Kabar terkini, polisi sedang menginterogasi Roy dan juga bersiap melakukan evaluasi psikologis. Orang tua korban pindah ke Pengadilan Tinggi Kalkuta untuk mencari penyelidikan yang diawasi pengadilan. Hal ini diduga karena Roy adalah petinju terlatih dan telah menjalin hubungan dekat dengan sejumlah perwira senior polisi selama bertahun-tahun. Selain itu, orang tersebut telah menikah minimal 4 kali dan dikenal sebagai "lecher".

Protes meletus di Kolkata menyusul tragedi dokter magang perempuan, dengan puluhan ribu perempuan di Kolkata dan di seluruh Benggala Barat berpartisipasi dalam acara "Take Back the Night", menuntut "kemerdekaan, kebebasan untuk hidup tanpa rasa takut".

Kini acara tersebut telah meluas ke seluruh negeri, tidak hanya perempuan yang berpartisipasi, tetapi juga banyak dokter laki-laki yang hadir.
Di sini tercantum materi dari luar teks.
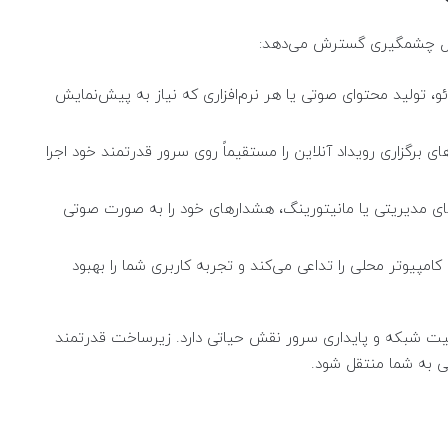
شکل چشمگیری گسترش می‌دهد:
و، تولید محتوای صوتی یا هر نرم‌افزاری که نیاز به پیش‌نمایش
های برگزاری رویداد آنلاین را مستقیماً روی سرور قدرتمند خود اجرا
های مدیریتی یا مانیتورینگ، هشدارهای خود را به صورت صوتی
مپیوتر محلی را تداعی می‌کند و تجربه کاربری شما را بهبود
یت شبکه و پایداری سرور نقش حیاتی دارد. زیرساخت قدرتمند
 به شما منتقل شود.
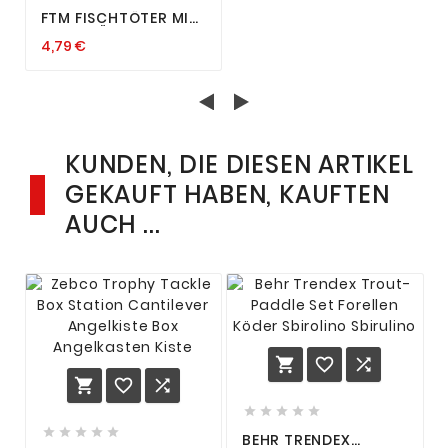
FTM FISCHTÖTER MIT
HAKENLÖSER UND
4,79 €
KLINGE EVO 24CM
FISHING TACKLE MAX
HAKEN 2IN1
KUNDEN, DIE DIESEN ARTIKEL
GEKAUFT HABEN, KAUFTEN
AUCH ...
















BEHR TRENDEX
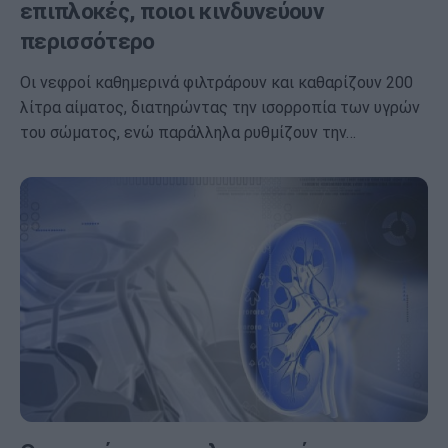
επιπλοκές, ποιοι κινδυνεύουν
περισσότερο
Οι νεφροί καθημερινά φιλτράρουν και καθαρίζουν 200
λίτρα αίματος, διατηρώντας την ισορροπία των υγρών
του σώματος, ενώ παράλληλα ρυθμίζουν την…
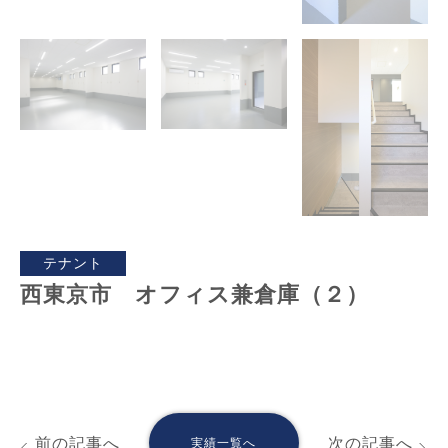
テナント
西東京市 オフィス兼倉庫（２）
前の記事へ
次の記事へ
実績一覧へ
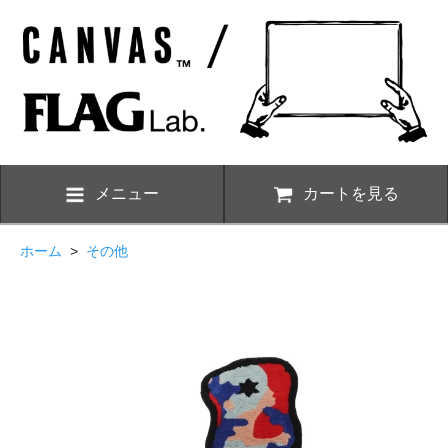
メニュー
カートを見る
ホーム
>
その他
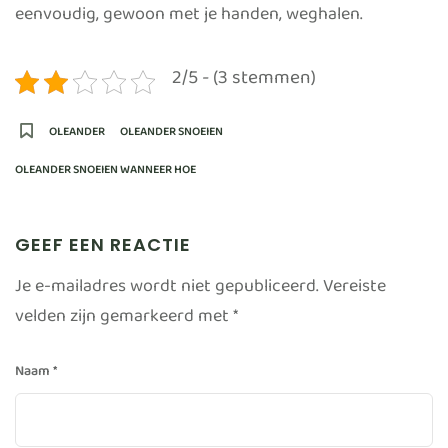
eenvoudig, gewoon met je handen, weghalen.
2/5 - (3 stemmen)
OLEANDER
OLEANDER SNOEIEN
OLEANDER SNOEIEN WANNEER HOE
GEEF EEN REACTIE
Je e-mailadres wordt niet gepubliceerd.
Vereiste
velden zijn gemarkeerd met
*
Naam
*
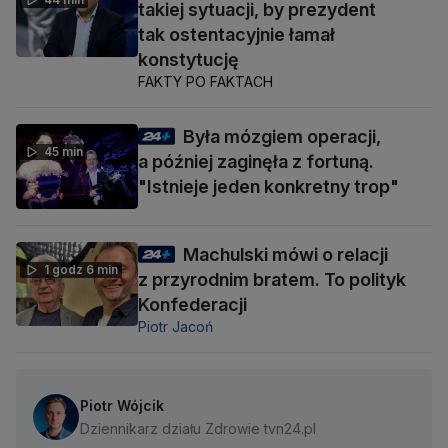
takiej sytuacji, by prezydent
tak ostentacyjnie łamał
konstytucję
FAKTY PO FAKTACH
Była mózgiem operacji,
45 min
a później zaginęła z fortuną.
"Istnieje jeden konkretny trop"
Machulski mówi o relacji
1 godz 6 min
z przyrodnim bratem. To polityk
Konfederacji
Piotr Jacoń
Piotr Wójcik
Dziennikarz działu Zdrowie tvn24.pl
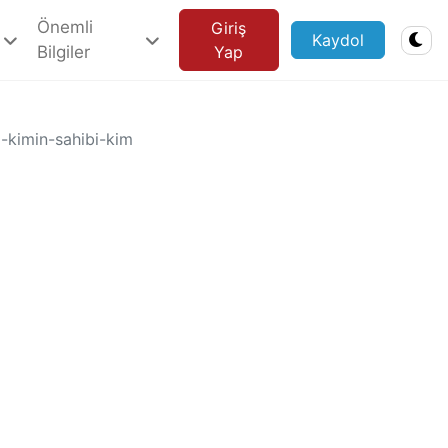
Önemli
Giriş
Kaydol
Bilgiler
Yap
-kimin-sahibi-kim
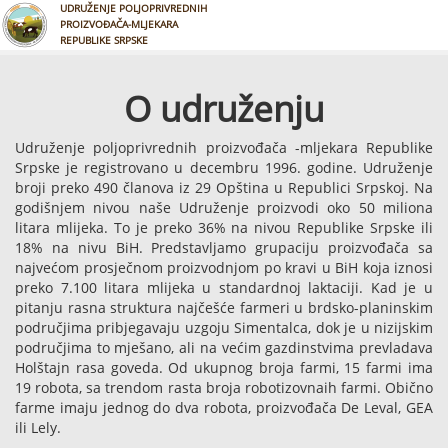
UDRUŽENJE POLJOPRIVREDNIH
PROIZVOĐAČA-MLJEKARA
REPUBLIKE SRPSKE
O udruženju
Udruženje poljoprivrednih proizvođača -mljekara Republike
Srpske je registrovano u decembru 1996. godine. Udruženje
broji preko 490 članova iz 29 Opština u Republici Srpskoj. Na
godišnjem nivou naše Udruženje proizvodi oko 50 miliona
litara mlijeka. To je preko 36% na nivou Republike Srpske ili
18% na nivu BiH. Predstavljamo grupaciju proizvođača sa
najvećom prosječnom proizvodnjom po kravi u BiH koja iznosi
preko 7.100 litara mlijeka u standardnoj laktaciji. Kad je u
pitanju rasna struktura najčešće farmeri u brdsko-planinskim
područjima pribjegavaju uzgoju Simentalca, dok je u nizijskim
područjima to mješano, ali na većim gazdinstvima prevladava
Holštajn rasa goveda. Od ukupnog broja farmi, 15 farmi ima
19 robota, sa trendom rasta broja robotizovnaih farmi. Obično
farme imaju jednog do dva robota, proizvođača De Leval, GEA
ili Lely.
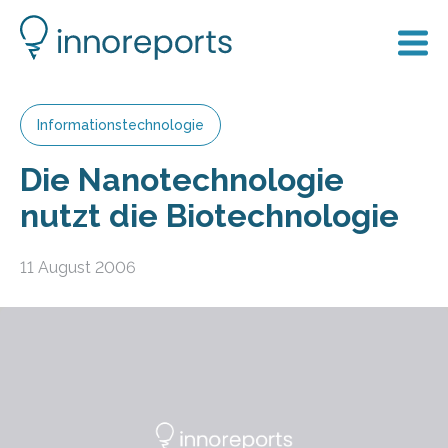
Informationstechnologie
Die Nanotechnologie
nutzt die Biotechnologie
11 August 2006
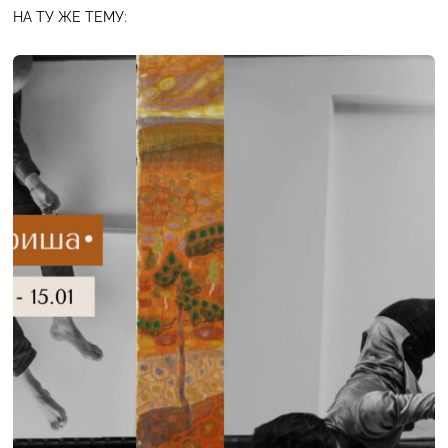
НА ТУ ЖЕ ТЕМУ:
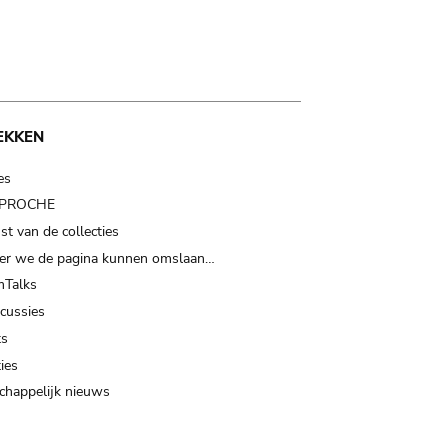
EKKEN
es
t PROCHE
t van de collecties
er we de pagina kunnen omslaan…
Talks
scussies
ts
ies
happelijk nieuws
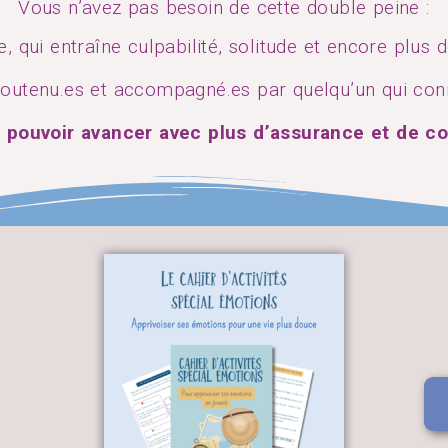
Vous n’avez pas besoin de cette double peine :
ce, qui entraîne culpabilité, solitude et encore plus 
soutenu.es et accompagné.es par quelqu’un qui conna
 pouvoir avancer avec plus d’assurance et de co
s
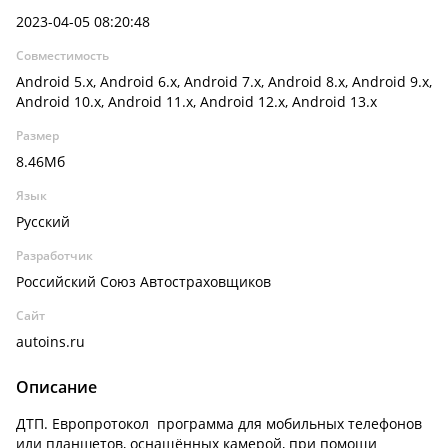
2023-04-05 08:20:48
Совместимость
Android 5.x, Android 6.x, Android 7.x, Android 8.x, Android 9.x,
Android 10.x, Android 11.x, Android 12.x, Android 13.x
Размер
8.46Мб
Язык
Русский
Разработчик
Российский Союз Автостраховщиков
Сайт
autoins.ru
Описание
ДТП. Европротокол программа для мобильных телефонов
или планшетов, оснащённых камерой, при помощи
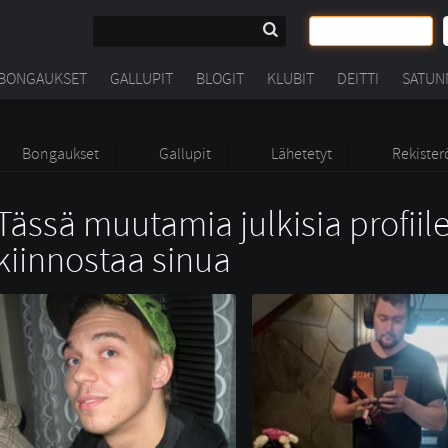
BONGAUKSET
GALLUPIT
BLOGIT
KLUBIT
DEITTI
SATUN
Bongaukset
Gallupit
Lähetetyt
Rekister
Tässä muutamia julkisia profiile
kiinnostaa sinua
Insiden tragis ini telah menghidupkan kembali kekerasan terhadap dokter dan perawat di India, dan laporan mengenai dokter yang dipukuli oleh pasien dan keluarga mereka menarik perhatian luas, baik pria maupun wanita.

Di India, dokter perempuan berjumlah hampir 30% dari total jumlah dokter, dan sebanyak 80% staf perawat adalah perempuan, dan mereka lebih rentan terhadap bahaya dibandingkan rekan laki-laki mereka.

Seorang dokter wanita di Kolkata bernama Madhuparna Nandy menceritakan betapa sulitnya dia bekerja di rumah sakit. Dia adalah seorang dokter spesialis kebidanan dan kandungan, namun tidak ada kamar kecil atau toilet terpisah yang khusus untuk dokter wanita. Dia merasa tidak aman ketika dia perlu istirahat di rumah sakit, dan dia mengalami saat-saat yang menegangkan ketika beberapa pria mengelilinginya.

Dokter wanita lainnya, Namrata Mitra, bersikeras untuk membawa ayahnya saat shift malam karena merasa tidak aman. “Meski saya akan ditertawakan, saya sangat takut ketika memikirkan koridor yang panjang dan gelap itu,” kata Mitra, namun ia juga mengakui bahwa tidak banyak dokter wanita yang memiliki “keistimewaan” seperti dirinya. ayahnya juga seorang dokter.

Menurut laporan, pemerintah India mengeluarkan pernyataan setelah mengadakan pertemuan dengan perwakilan asosiasi medis, mendesak para dokter untuk kembali bekerja dan memenuhi kepentingan publik. Pemerintah akan membentuk komite untuk membuat rekomendasi guna meningkatkan langkah-langkah perlindungan bagi staf medis.

Sebagai tanggapan, Asosiasi Medis India juga menanggapi dengan mengatakan bahwa mereka sedang mempelajari usulan pemerintah, tetapi tidak membatalkan pemogokan, yang semula dijadwalkan berakhir pada tanggal 18 pukul 6 pagi waktu setempat.

Meskipun para dokter melakukan mogok kerja untuk mencari keadilan, hal ini juga menimbulkan ketidaknyamanan bagi pasien. Beberapa orang bergegas ke rumah sakit jauh-jauh hari, tetapi mereka tidak tahu bahwa rumah sakit tersebut "tutup". Mereka tidak hanya harus terus menahan rasa sakit, tetapi juga membuang-buang biaya dan waktu perjalanan.